__Activity__: For the entries below, print exactly the lines between the line holding "left hip: (207, 225)" and the line holding "right knee: (665, 369)", inclusive, and nothing else.

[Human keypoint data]
== Segment start ==

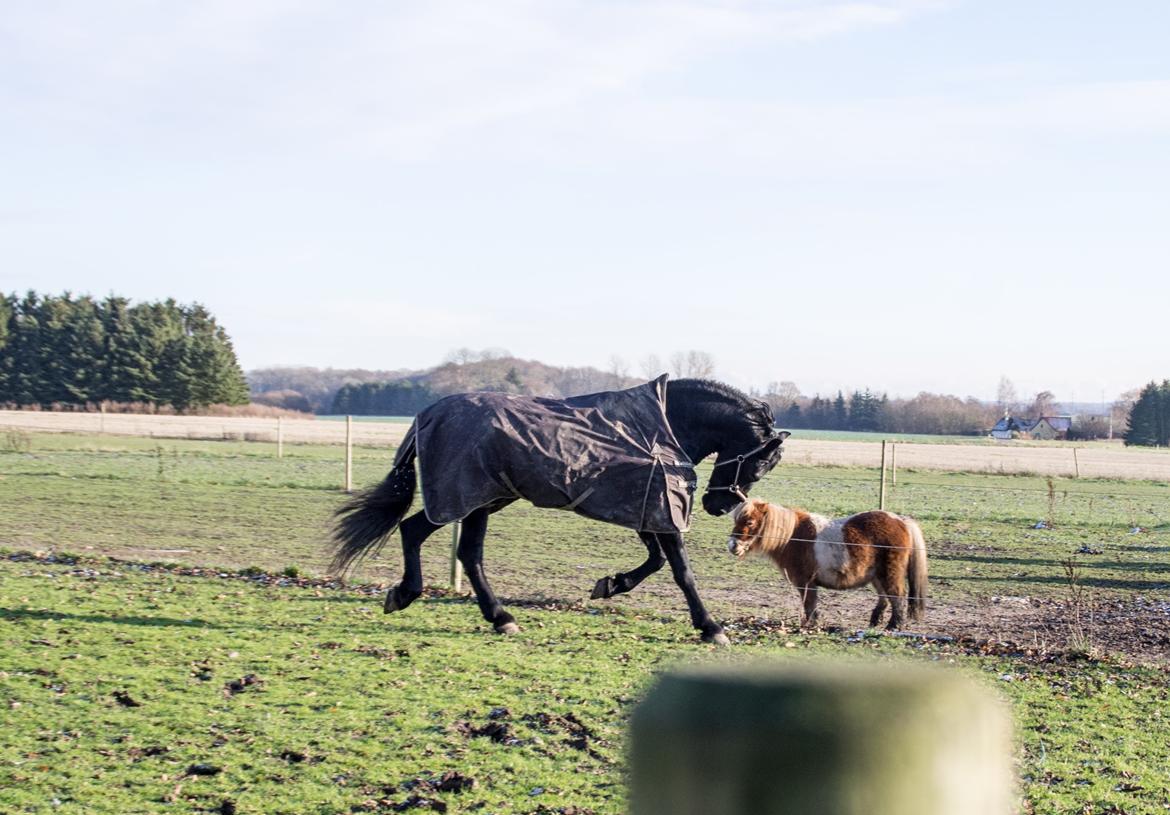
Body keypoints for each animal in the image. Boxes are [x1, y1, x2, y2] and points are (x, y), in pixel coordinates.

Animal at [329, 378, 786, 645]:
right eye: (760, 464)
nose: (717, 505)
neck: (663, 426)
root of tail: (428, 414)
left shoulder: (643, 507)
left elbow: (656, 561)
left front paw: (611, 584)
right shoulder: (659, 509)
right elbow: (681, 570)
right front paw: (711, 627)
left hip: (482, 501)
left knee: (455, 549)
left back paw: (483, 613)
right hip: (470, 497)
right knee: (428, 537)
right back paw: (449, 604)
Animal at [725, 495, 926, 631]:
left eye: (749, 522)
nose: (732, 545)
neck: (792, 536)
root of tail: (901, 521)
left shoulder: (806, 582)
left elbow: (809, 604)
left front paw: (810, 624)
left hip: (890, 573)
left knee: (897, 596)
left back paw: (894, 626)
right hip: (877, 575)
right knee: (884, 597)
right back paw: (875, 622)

== Segment end ==
== Segment start ==

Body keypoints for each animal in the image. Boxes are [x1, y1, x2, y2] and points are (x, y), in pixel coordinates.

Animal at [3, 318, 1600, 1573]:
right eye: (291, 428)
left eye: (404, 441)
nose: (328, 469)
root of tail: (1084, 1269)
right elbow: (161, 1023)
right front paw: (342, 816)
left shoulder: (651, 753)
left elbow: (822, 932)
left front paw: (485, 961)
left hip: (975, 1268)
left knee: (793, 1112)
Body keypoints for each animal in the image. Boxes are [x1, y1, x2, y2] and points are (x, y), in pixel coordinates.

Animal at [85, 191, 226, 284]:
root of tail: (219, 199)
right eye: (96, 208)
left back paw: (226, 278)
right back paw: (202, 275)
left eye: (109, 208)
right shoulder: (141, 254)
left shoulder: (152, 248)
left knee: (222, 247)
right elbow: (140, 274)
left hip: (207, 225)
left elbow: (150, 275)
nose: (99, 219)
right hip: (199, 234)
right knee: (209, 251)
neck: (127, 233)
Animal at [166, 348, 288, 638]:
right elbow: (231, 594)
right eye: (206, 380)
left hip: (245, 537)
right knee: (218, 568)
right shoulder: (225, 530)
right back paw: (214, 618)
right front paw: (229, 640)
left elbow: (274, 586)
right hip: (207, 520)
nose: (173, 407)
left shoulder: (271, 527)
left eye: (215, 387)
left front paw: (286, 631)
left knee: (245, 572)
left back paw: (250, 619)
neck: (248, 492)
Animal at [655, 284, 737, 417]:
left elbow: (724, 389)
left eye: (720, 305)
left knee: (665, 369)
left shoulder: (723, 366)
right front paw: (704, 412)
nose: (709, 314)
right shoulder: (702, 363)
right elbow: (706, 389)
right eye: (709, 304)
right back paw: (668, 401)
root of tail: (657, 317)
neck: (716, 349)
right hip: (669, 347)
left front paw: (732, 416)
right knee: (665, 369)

== Segment end ==

__Task response__:
left hip: (207, 225)
left elbow: (150, 275)
nose: (99, 219)
right hip: (199, 234)
right knee: (209, 251)
neck: (127, 233)
Animal at [166, 348, 288, 638]:
right elbow: (231, 594)
right eye: (206, 380)
left hip: (245, 537)
right knee: (218, 568)
right shoulder: (225, 530)
right back paw: (214, 618)
right front paw: (229, 640)
left elbow: (274, 586)
right hip: (207, 520)
nose: (173, 407)
left shoulder: (271, 527)
left eye: (215, 387)
left front paw: (286, 631)
left knee: (245, 572)
left back paw: (250, 619)
neck: (248, 492)
Animal at [655, 284, 737, 417]:
left elbow: (724, 389)
left eye: (720, 305)
left knee: (665, 369)
left shoulder: (723, 366)
right front paw: (704, 412)
nose: (709, 314)
right shoulder: (702, 363)
right elbow: (706, 389)
right eye: (709, 304)
right back paw: (668, 401)
root of tail: (657, 317)
neck: (716, 349)
right hip: (669, 347)
left front paw: (732, 416)
right knee: (665, 369)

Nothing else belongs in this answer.